- [PASSAGE SHOWN]
┌──

#4832773
Haha! Way ahead of ya, I already did and his appears to work the same way as mine. But at one point while I was getting the lights set up it the light stayed on. I just don't know how I did it.

Image

You can see it in the bottom right.
#4832783
As far as I know, the orange light on the ear is a toggle. You set the state (on or off) in standby mode (pack powered down, vent light turned on) by pressing the ear button. I haven't seen it do anything else but I run in movie mode.
Grimmy GB liked this
User avatar
By Grimmy GB
#4832784
bishopdonmiguel wrote:As far as I know, the orange light on the ear is a toggle. You set the state (on or off) in standby mode (pack powered down, vent light turned on) by pressing the ear button. I haven't seen it do anything else but I run in movie mode.
How do I like this post more than once? :cool:
bishopdonmiguel liked this
#4832788
Okay, what the hell?!

└──

- [EXERCISE 1]
Answer these about the forum thread on the pack's ear light:
(a) Where in the image can the light be seen?
(b) According to bishopdonmiguel, what kind of control is the orange light on the ear?
(c) What mode does bishopdonmiguel run in?
- [EXERCISE 2] List every post number that appears in the forum thread on the pack's ear light.
- [EXERCISE 3] Continue the forum thread on the pack's ear light from the last post shown.
The listing has nothing to do with the forum thread about the pack's ear light.

- [DATA]
┌──

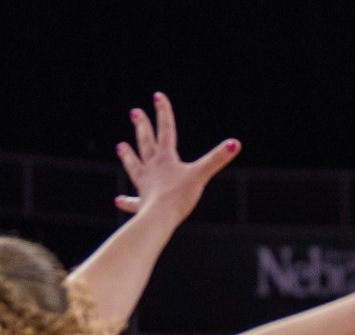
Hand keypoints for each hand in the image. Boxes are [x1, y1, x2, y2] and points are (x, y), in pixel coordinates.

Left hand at [114, 93, 240, 219]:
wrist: (159, 218)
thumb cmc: (179, 196)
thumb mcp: (200, 175)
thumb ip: (217, 159)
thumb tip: (235, 143)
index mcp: (166, 159)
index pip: (166, 131)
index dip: (164, 112)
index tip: (158, 96)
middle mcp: (152, 169)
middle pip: (146, 143)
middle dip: (142, 127)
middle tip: (135, 112)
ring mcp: (146, 186)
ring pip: (134, 167)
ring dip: (128, 156)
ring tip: (120, 146)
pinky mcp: (143, 205)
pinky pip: (133, 203)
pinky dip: (127, 202)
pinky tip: (119, 201)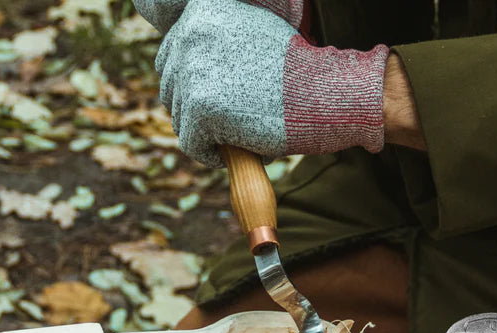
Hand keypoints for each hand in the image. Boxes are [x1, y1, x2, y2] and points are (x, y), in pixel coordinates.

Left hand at [156, 0, 388, 166]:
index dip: (192, 85)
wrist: (326, 91)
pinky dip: (212, 153)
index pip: (169, 57)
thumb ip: (216, 43)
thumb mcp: (252, 35)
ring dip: (207, 131)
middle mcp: (192, 34)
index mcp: (203, 11)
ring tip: (242, 129)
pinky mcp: (200, 107)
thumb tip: (182, 66)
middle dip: (195, 109)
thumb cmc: (297, 72)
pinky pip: (191, 143)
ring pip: (180, 118)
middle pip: (169, 88)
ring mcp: (193, 71)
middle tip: (232, 118)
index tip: (219, 98)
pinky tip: (240, 145)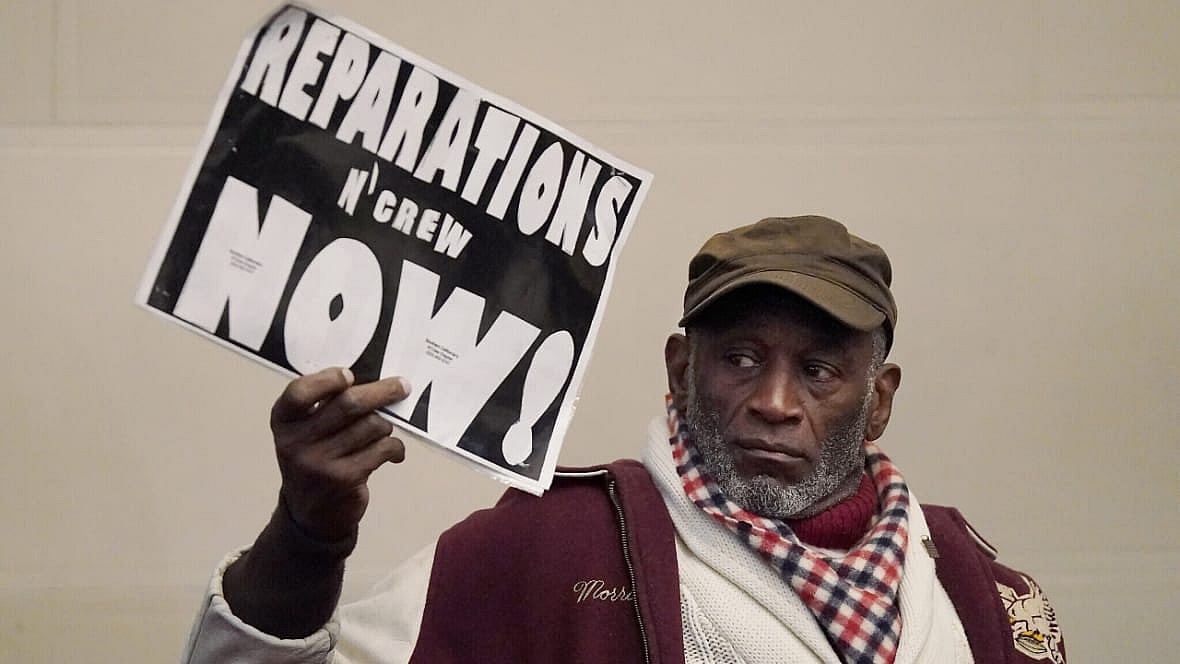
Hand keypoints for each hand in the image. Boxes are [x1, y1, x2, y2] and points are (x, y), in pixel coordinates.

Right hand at [270, 367, 410, 543]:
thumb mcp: (305, 432)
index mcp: (284, 422)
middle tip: (401, 386)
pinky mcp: (344, 479)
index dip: (326, 380)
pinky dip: (394, 447)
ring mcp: (319, 462)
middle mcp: (296, 442)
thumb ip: (324, 406)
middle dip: (381, 392)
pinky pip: (383, 449)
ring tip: (382, 431)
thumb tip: (372, 382)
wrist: (311, 513)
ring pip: (371, 426)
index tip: (349, 375)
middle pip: (348, 404)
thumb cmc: (315, 459)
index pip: (299, 392)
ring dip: (385, 425)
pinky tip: (393, 452)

└──

- [RESPONSE BOX 1]
(a) In the bottom right.
(b) A toggle.
(c) Movie mode.

- [RESPONSE BOX 2] #4832773, #4832783, #4832784, #4832788

- [RESPONSE BOX 3]
I come back today to start organizing cable and without touching anything since last night NOW I get zero audio.

What happened? Everything was working fine last night. I've been at this for well over 90 minutes and I can't figure it out
User avatar
By pyhasanon
#4832797
Also, your sound chip is Electrostatic Discharge-sensitive... so be careful sometimes when touching your soundboard after like walking on a rug/carpet... Touch your aluminum mobo before touching your soundboard, just to be on the safe side...
#4832799
pyhasanon wrote:Also, your sound chip is Electrostatic Discharge-sensitive... so be careful sometimes when touching your soundboard after like walking on a rug/carpet... Touch your aluminum mobo before touching your soundboard, just to be on the safe side...
Oh crap, if that's the case is it ka-put?!
#4832802
Yeah so no luck after carefully hooking everything back up.

I'm lost.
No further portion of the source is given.